■ Text provided:
○ ○ ○ ○ ○ ○ ○

‘Tact and nothing else’

At the RCP, there is one portrait that calls out for attention as you climb Denys Lasdun’s central staircase. Its frame alone is so substantial it almost dwarfs the paintings either side. And the sitter? Sir Henry Halford (b.1766), longest serving president of the RCP. He took office in 1820 and remained until his death in 1844.

Appropriately, the large painting – by the celebrated Thomas Lawrence – and indulgent frame seem to mirror the personality of the man. Halford was undoubtedly important, serving a succession of British monarchs from George III to Queen Victoria. His rise had been swift – he became a fellow of the RCP aged 27 and built a hugely successful private practice through his skill in treating disease and knowledge of pharmacology.

○ ○ ○ ○ ○ ○ ○

■ Your task:
Continue the piece on Sir Henry Halford and his portrait at the RCP, picking up after its final sentence. The records that come next have no connection to the text about Sir Henry Halford.

Stored data:
○ ○ ○ ○ ○ ○ ○

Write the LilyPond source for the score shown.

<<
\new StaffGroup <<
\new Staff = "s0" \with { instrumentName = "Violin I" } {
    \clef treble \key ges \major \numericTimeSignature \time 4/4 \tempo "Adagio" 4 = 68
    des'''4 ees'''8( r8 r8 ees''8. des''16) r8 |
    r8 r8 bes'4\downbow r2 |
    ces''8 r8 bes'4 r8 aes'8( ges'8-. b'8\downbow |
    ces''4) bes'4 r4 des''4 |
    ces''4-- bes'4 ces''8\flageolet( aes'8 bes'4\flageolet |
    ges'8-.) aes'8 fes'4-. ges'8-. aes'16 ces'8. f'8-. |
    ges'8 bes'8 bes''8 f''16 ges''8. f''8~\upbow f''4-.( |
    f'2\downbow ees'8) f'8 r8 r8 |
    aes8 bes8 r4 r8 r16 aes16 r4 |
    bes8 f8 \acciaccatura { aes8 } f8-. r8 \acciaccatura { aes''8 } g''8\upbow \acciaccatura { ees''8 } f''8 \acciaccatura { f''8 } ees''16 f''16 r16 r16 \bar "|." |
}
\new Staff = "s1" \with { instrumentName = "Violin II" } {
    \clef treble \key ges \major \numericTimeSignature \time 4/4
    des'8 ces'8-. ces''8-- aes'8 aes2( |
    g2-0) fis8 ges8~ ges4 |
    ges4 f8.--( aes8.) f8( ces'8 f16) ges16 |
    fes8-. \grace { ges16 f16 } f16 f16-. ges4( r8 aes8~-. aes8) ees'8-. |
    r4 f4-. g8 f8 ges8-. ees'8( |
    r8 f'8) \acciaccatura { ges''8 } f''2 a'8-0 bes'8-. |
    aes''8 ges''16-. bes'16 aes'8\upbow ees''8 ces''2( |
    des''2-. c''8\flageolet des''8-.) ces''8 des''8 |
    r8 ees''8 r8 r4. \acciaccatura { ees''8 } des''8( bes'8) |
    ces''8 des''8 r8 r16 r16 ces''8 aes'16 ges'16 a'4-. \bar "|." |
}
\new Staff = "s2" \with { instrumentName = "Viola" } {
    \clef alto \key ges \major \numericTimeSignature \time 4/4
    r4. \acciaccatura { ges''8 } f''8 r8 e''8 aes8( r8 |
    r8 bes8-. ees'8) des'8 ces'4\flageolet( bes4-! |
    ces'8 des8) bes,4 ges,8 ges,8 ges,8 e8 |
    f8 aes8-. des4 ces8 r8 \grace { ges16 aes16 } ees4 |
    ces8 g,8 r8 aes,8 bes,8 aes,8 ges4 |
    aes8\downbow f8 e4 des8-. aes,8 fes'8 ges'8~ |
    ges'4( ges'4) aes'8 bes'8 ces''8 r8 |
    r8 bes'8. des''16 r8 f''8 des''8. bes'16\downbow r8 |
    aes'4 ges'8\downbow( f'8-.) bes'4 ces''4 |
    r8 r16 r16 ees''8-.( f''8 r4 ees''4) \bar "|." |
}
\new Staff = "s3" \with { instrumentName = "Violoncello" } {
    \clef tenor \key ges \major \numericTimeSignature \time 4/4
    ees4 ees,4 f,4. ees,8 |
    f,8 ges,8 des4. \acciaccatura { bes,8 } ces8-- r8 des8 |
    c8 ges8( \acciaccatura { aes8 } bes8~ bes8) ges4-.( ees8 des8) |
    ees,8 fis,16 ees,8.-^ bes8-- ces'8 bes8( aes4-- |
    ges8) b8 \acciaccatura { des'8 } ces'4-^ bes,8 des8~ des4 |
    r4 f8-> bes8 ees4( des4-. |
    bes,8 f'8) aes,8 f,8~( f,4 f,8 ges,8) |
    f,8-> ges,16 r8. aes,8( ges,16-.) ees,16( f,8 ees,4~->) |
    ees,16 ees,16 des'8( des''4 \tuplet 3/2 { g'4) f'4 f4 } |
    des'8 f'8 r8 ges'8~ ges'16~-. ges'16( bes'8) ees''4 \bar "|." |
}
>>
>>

○ ○ ○ ○ ○ ○ ○

■ Response below:
However, Halford was notoriously reluctant to embrace medical developments. The Lancet claimed his success was built on ‘tact and nothing else’, and he was opposed to the idea of physicians laying hands on patients. Halford was similarly resistant to using a stethoscope, the hugely valuable diagnostic tool invented in 1816. This brought him into conflict with contemporaries, and they gave him some choice epithets including 'The eel-backed baronet' and 'The damndest conceited fellow in the world'; the first uttered by James Wardrop (1782–1869), surgeon to King George IV, and the second by Charles Grey, second Earl Grey (1764–1845), the prime minister.


The eel-backed baronet and the damndest conceited fellow in the world


Perhaps a macabre story from 1813 best illustrates Halford’s character. An unexplained extra coffin was found during work on a mausoleum at Windsor when the vault of Henry VIII was damaged. Papers suggested that this would prove to be housing the previously missing remains of the executed Charles I. A medical

Halford ChI exhumed
Drawing of the exhumed skull of Charles I in Essays and orations read and delivered at the Royal College of Physicians; to which is added an account of the opening of the tomb of King Charles I Henry Halford, published London, 1831.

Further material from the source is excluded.